SUPPLIED DATA
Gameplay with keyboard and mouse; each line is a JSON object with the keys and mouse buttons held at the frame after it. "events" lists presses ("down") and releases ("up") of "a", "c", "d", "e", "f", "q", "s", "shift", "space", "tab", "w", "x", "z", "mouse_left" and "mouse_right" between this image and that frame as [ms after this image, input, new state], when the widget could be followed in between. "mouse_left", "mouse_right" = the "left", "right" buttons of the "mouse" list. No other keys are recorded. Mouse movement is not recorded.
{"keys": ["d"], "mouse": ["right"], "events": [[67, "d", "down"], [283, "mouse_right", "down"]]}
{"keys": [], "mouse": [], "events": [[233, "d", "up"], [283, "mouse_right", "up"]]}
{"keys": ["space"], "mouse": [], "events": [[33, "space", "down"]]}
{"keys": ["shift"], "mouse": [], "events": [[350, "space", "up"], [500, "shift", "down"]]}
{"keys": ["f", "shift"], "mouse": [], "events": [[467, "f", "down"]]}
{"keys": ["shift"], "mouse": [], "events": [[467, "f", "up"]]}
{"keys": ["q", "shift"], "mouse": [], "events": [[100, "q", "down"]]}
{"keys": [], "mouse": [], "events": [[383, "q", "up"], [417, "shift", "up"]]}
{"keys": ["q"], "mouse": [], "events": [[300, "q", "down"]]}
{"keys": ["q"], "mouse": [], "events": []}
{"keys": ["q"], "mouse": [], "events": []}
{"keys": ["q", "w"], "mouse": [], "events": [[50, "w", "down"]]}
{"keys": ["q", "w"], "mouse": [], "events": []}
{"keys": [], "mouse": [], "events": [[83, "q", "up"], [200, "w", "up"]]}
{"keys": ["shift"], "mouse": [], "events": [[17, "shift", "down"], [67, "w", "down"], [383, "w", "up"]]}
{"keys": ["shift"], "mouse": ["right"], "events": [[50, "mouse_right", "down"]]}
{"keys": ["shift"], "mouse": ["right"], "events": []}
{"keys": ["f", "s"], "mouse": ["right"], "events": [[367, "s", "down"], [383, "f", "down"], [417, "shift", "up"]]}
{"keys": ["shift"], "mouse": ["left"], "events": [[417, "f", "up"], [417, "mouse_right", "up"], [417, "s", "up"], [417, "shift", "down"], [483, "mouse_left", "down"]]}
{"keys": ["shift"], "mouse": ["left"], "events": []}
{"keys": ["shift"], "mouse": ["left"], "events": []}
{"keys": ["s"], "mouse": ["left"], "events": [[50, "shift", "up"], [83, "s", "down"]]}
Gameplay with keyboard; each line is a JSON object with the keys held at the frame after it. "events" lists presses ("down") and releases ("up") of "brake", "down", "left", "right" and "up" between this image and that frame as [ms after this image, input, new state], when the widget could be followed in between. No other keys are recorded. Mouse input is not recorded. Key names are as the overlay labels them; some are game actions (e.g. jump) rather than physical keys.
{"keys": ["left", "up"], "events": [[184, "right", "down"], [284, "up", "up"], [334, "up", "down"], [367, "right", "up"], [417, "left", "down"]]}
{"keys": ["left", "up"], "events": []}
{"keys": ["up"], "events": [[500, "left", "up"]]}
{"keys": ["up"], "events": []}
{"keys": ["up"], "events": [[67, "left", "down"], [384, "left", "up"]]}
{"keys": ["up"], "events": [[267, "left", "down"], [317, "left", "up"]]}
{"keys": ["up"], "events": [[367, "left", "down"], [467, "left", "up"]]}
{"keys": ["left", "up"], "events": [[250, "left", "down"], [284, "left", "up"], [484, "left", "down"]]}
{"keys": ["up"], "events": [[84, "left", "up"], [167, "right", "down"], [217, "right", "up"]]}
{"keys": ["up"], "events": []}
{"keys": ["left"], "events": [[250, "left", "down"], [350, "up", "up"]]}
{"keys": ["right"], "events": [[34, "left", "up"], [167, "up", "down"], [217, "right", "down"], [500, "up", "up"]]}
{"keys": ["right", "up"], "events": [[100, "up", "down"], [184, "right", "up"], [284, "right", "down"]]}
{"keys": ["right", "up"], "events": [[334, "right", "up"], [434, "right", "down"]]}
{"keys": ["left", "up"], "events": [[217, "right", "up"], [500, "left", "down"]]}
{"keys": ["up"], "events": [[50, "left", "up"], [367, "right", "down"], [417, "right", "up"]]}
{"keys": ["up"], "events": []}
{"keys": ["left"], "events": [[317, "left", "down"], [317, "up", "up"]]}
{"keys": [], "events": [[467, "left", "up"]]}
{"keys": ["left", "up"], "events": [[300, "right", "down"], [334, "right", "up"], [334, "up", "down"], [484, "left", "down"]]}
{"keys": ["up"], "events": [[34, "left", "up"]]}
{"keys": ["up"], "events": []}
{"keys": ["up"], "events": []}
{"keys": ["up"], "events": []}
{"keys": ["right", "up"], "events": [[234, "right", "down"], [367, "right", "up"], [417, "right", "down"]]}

ACTION ITEM
Which lines of the data contain "image"? Copy them all.

EXERCISE RESPONSE
Gameplay with keyboard and mouse; each line is a JSON object with the keys and mouse buttons held at the frame after it. "events" lists presses ("down") and releases ("up") of "a", "c", "d", "e", "f", "q", "s", "shift", "space", "tab", "w", "x", "z", "mouse_left" and "mouse_right" between this image and that frame as [ms after this image, input, new state], when the widget could be followed in between. "mouse_left", "mouse_right" = the "left", "right" buttons of the "mouse" list. No other keys are recorded. Mouse movement is not recorded.
Gameplay with keyboard; each line is a JSON object with the keys held at the frame after it. "events" lists presses ("down") and releases ("up") of "brake", "down", "left", "right" and "up" between this image and that frame as [ms after this image, input, new state], when the widget could be followed in between. No other keys are recorded. Mouse input is not recorded. Key names are as the overlay labels them; some are game actions (e.g. jump) rather than physical keys.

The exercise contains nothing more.